YARRR SUBY MONSTER!!
It'll only go through if the valve is open. Your best bet is cold start at high idle. Take the hose off the intake and just stick it in the bottle.

Vacuum will suck the stuff in.

 
The symptoms sound familiar & it was caused by a misfire for me.

http://www.mainelysu...nder-4-misfire/

Has the CEL come on or any codes from the OBD2?

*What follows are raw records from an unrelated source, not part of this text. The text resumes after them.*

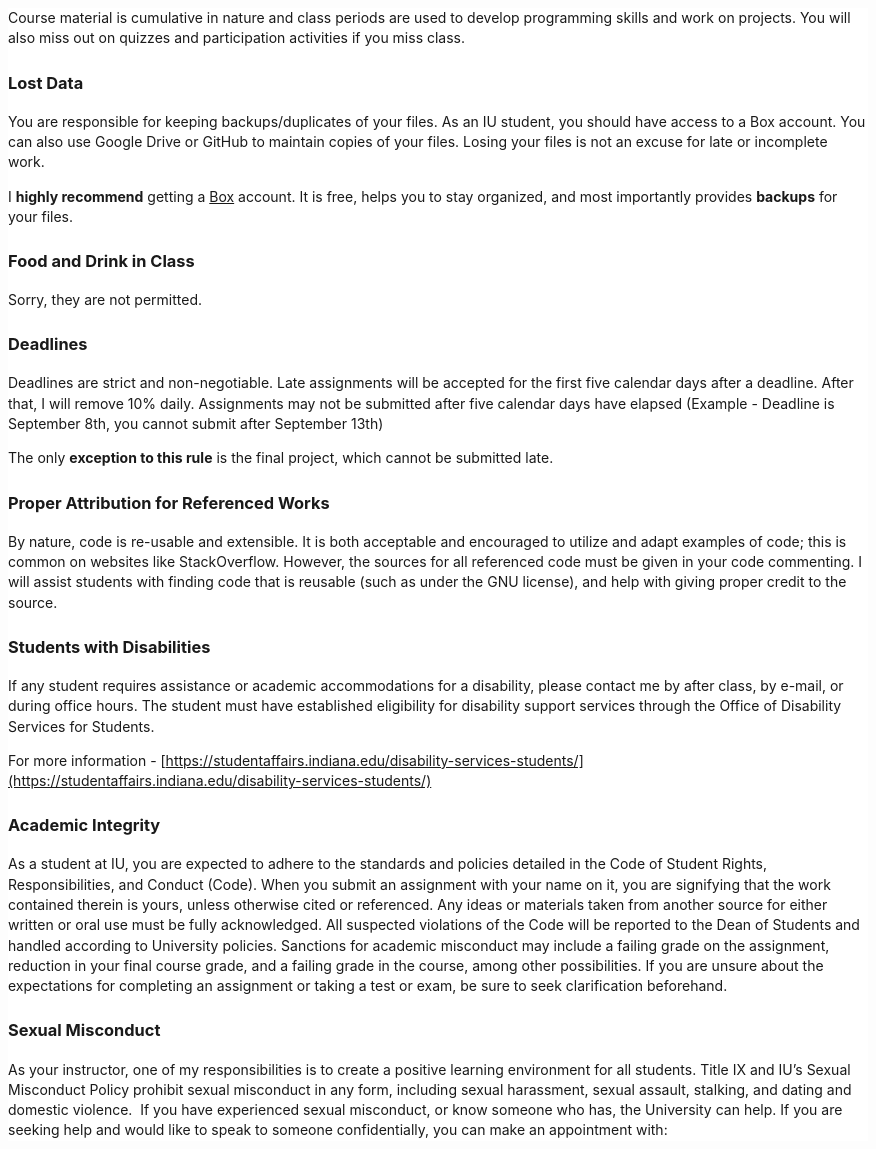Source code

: Course material is cumulative in nature and class periods are used to develop programming skills and work on projects. You will also miss out on quizzes and participation activities if you miss class.

### Lost Data
You are responsible for keeping backups/duplicates of your files. As an IU student, you should have access to a Box account. You can also use Google Drive or GitHub to maintain copies of your files. Losing your files is not an excuse for late or incomplete work.

I **highly recommend** getting a [Box](https://uits.iu.edu/box) account. It is free, helps you to stay organized, and most importantly provides **backups** for your files.

### Food and Drink in Class
Sorry, they are not permitted.

### Deadlines
Deadlines are strict and non-negotiable. Late assignments will be accepted for the first five calendar days after a deadline. After that, I will remove 10% daily. Assignments may not be submitted after five calendar days have elapsed (Example - Deadline is September 8th, you cannot submit after September 13th)

The only __exception to this rule__ is the final project, which cannot be submitted late.

### Proper Attribution for Referenced Works
By nature, code is re-usable and extensible. It is both acceptable and encouraged to utilize and adapt examples of code; this is common on websites like StackOverflow. However, the sources for all referenced code must be given in your code commenting. I will assist students with finding code that is reusable (such as under the GNU license), and help with giving proper credit to the source.

### Students with Disabilities
If any student requires assistance or academic accommodations for a disability, please contact me by after class, by e-mail, or during office hours. The student must have established eligibility for disability support services through the Office of Disability Services for Students.  

For more information - [https://studentaffairs.indiana.edu/disability-services-students/](https://studentaffairs.indiana.edu/disability-services-students/)

### Academic Integrity
As a student at IU, you are expected to adhere to the standards and policies detailed in the Code of Student Rights, Responsibilities, and Conduct (Code). When you submit an assignment with your name on it, you are signifying that the work contained therein is yours, unless otherwise cited or referenced. Any ideas or materials taken from another source for either written or oral use must be fully acknowledged. All suspected violations of the Code will be reported to the Dean of Students and handled according to University policies. Sanctions for academic misconduct may include a failing grade on the assignment, reduction in your final course grade, and a failing grade in the course, among other possibilities. If you are unsure about the expectations for completing an assignment or taking a test or exam, be sure to seek clarification beforehand.

### Sexual Misconduct
As your instructor, one of my responsibilities is to create a positive learning environment for all students. Title IX and IU’s Sexual Misconduct Policy prohibit sexual misconduct in any form, including sexual harassment, sexual assault, stalking, and dating and domestic violence.  If you have experienced sexual misconduct, or know someone who has, the University can help.
If you are seeking help and would like to speak to someone confidentially, you can make an appointment with:
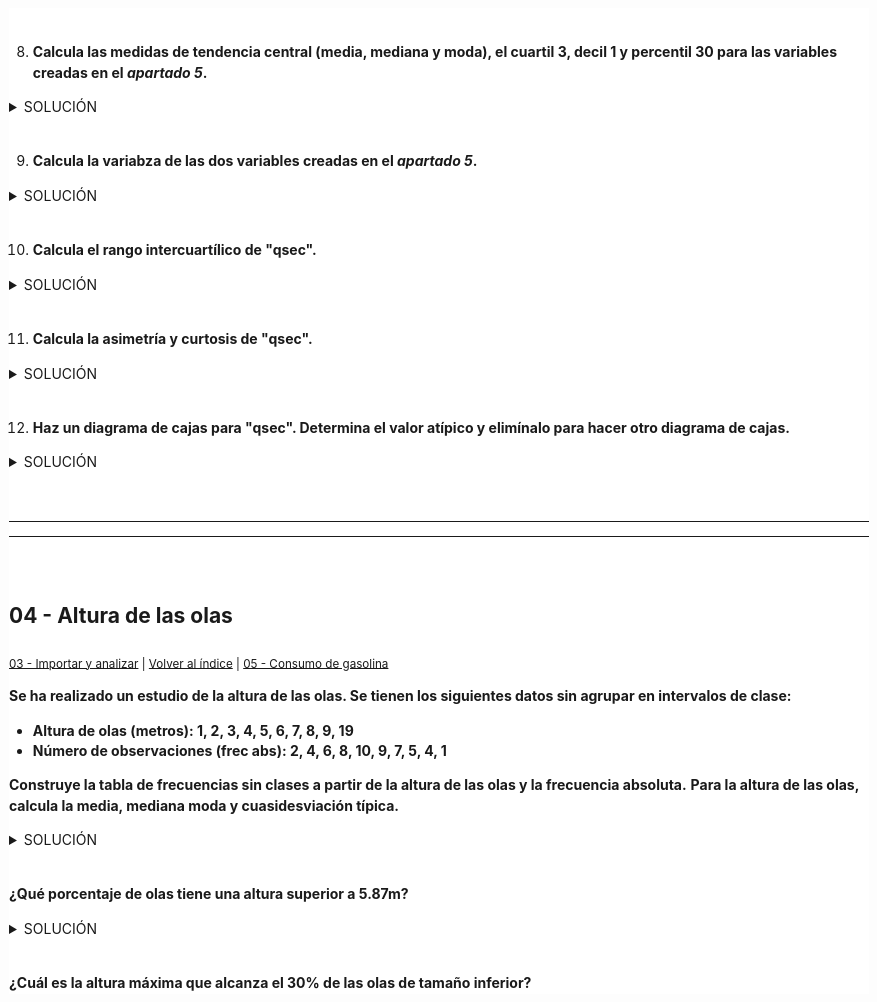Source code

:<br>

8. **Calcula las medidas de tendencia central (media, mediana y moda), el cuartil 3, decil 1 y percentil 30 para las variables creadas en el *apartado 5*.**

<details><summary>SOLUCIÓN</summary></details>

<br>

9. **Calcula la variabza de las dos variables creadas en el *apartado 5*.**

<details><summary>SOLUCIÓN</summary></details>

<br>

10. **Calcula el rango intercuartílico de "qsec".**

<details><summary>SOLUCIÓN</summary></details>

<br>

11. **Calcula la asimetría y curtosis de "qsec".**

<details><summary>SOLUCIÓN</summary></details>

<br>

12. **Haz un diagrama de cajas para "qsec". Determina el valor atípico y elimínalo para hacer otro diagrama de cajas.**

<details><summary>SOLUCIÓN</summary></details>


<br><hr>
<hr><br>


## 04 - Altura de las olas

<sub>[03 - Importar y analizar](#03---importar-y-analizar) | [Volver al índice](#indice) | [05 - Consumo de gasolina](#05---consumo-de-gasolina)</sub>

**Se ha realizado un estudio de la altura de las olas. Se tienen los siguientes datos sin agrupar en intervalos de clase:**

* **Altura de olas (metros): 1, 2, 3, 4, 5, 6, 7, 8, 9, 19**
* **Número de observaciones (frec abs): 2, 4, 6, 8, 10, 9, 7, 5, 4, 1**

**Construye la tabla de frecuencias sin clases a partir de la altura de las olas y la frecuencia absoluta.**
**Para la altura de las olas, calcula la media, mediana moda y cuasidesviación típica.**

<details><summary>SOLUCIÓN</summary></details>

<br>

**¿Qué porcentaje de olas tiene una altura superior a 5.87m?**

<details><summary>SOLUCIÓN</summary></details>

<br>

**¿Cuál es la altura máxima que alcanza el 30% de las olas de tamaño inferior?**

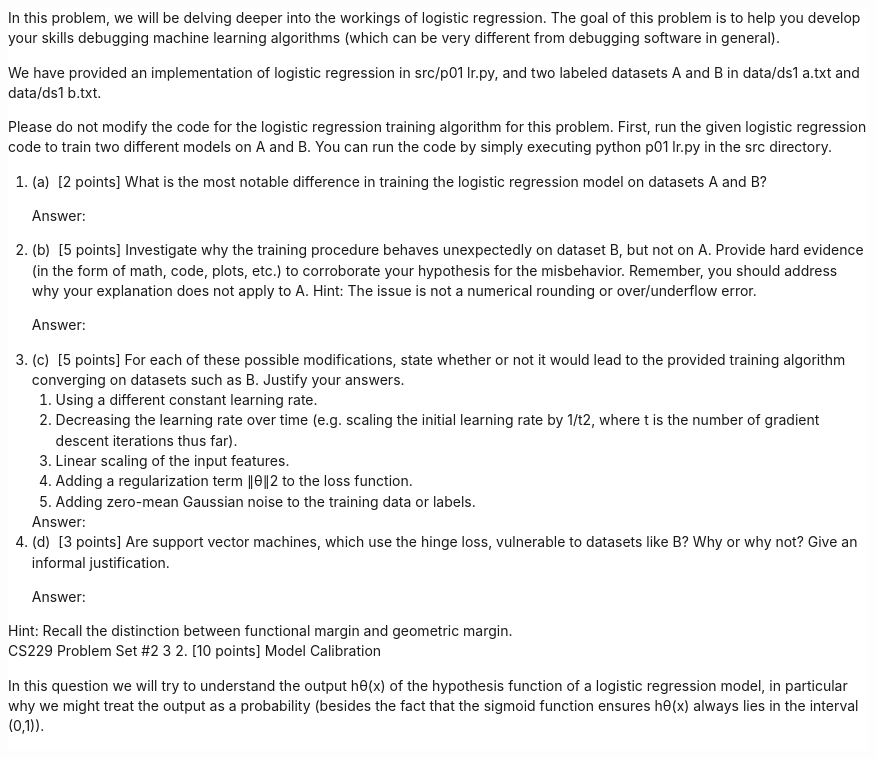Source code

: In this problem, we will be delving deeper into the workings of logistic regression. The goal of this problem is to help you develop your skills debugging machine learning algorithms (which can be very different from debugging software in general).

We have provided an implementation of logistic regression in src/p01 lr.py, and two labeled datasets A and B in data/ds1 a.txt and data/ds1 b.txt.

Please do not modify the code for the logistic regression training algorithm for this problem. First, run the given logistic regression code to train two different models on A and B. You can run the code by simply executing python p01 lr.py in the src directory.

<ol>
<li>(a) &nbsp;[2 points] What is the most notable difference in training the logistic regression model on datasets A and B?

Answer:</li>
<li>(b) &nbsp;[5 points] Investigate why the training procedure behaves unexpectedly on dataset B, but not on A. Provide hard evidence (in the form of math, code, plots, etc.) to corroborate your hypothesis for the misbehavior. Remember, you should address why your explanation does not apply to A.
Hint: The issue is not a numerical rounding or over/underflow error.

Answer:
</li>
<li>(c) &nbsp;[5 points] For each of these possible modifications, state whether or not it would lead to the provided training algorithm converging on datasets such as B. Justify your answers.
<ol>
<li>Using a different constant learning rate.</li>
<li>Decreasing the learning rate over time (e.g. scaling the initial learning rate by 1/t2,
where t is the number of gradient descent iterations thus far).
</li>
<li>Linear scaling of the input features.</li>
<li>Adding a regularization term ∥θ∥2 to the loss function.</li>
<li>Adding zero-mean Gaussian noise to the training data or labels.</li>
</ol>
Answer:
</li>
<li>(d) &nbsp;[3 points] Are support vector machines, which use the hinge loss, vulnerable to datasets like B? Why or why not? Give an informal justification.

Answer:</li>
</ol>
Hint: Recall the distinction between functional margin and geometric margin.

</div>
</div>
</div>
<div class="page" title="Page 3">
<div class="layoutArea">
<div class="column">
CS229 Problem Set #2 3 2. [10 points] Model Calibration

In this question we will try to understand the output hθ(x) of the hypothesis function of a logistic regression model, in particular why we might treat the output as a probability (besides the fact that the sigmoid function ensures hθ(x) always lies in the interval (0,1)).
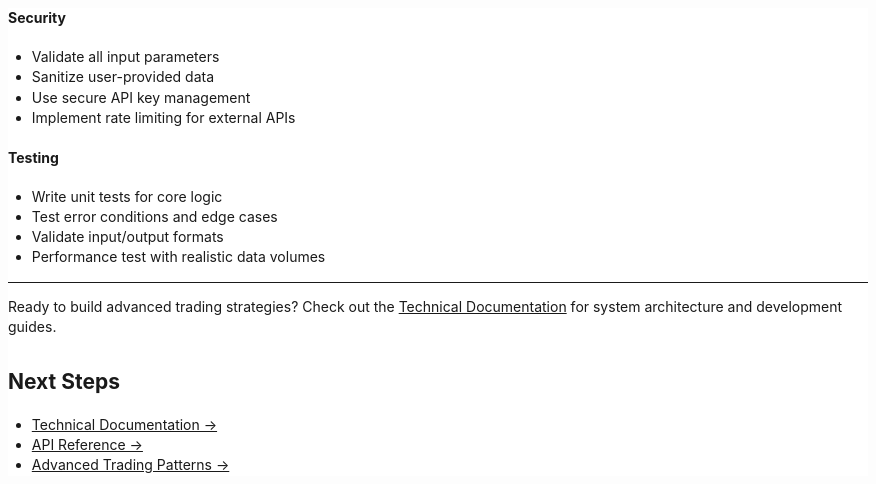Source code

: #### Security
- Validate all input parameters
- Sanitize user-provided data
- Use secure API key management
- Implement rate limiting for external APIs

#### Testing
- Write unit tests for core logic
- Test error conditions and edge cases
- Validate input/output formats
- Performance test with realistic data volumes

---

Ready to build advanced trading strategies? Check out the [Technical Documentation](../technical-documentation/) for system architecture and development guides.

## Next Steps
- [Technical Documentation →](../technical-documentation/)
- [API Reference →](../technical-documentation/api-reference.md)
- [Advanced Trading Patterns →](advanced-trading-patterns.md)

When was the last time the plugs or wires were changed (worked for me but possibly due to voodoo)
Plugs and wires were done 2 years ago. Highly doubt that's the problem. It's OBD1 and no CEL, if it was misfiring I am sure it would throw a code. Also engine sounds to be firing on all cylinders with no power drop, its a 1.8 so a down cylinder would be very noticeable.

 

Chris

YARRR SUBY MONSTER!!
Depends what the plugs were changed with. If they're the cheap NGK ones, you're probably fine. I put bosch plats in my car, they melted in two weeks.

What about plug wires? They should be oem or NGK, otherwise they'll have issues. Subarus are picky about ignition components.

I doubt that's your problem though. If it was ignition related you'd be complaining about running rough trying to accelerate.

 
Cheap NGKs went in, did run bosch's "best" plug for a bit. Napa wires.

Car is idling was idling fine again. Still going to clean the IAC at some point.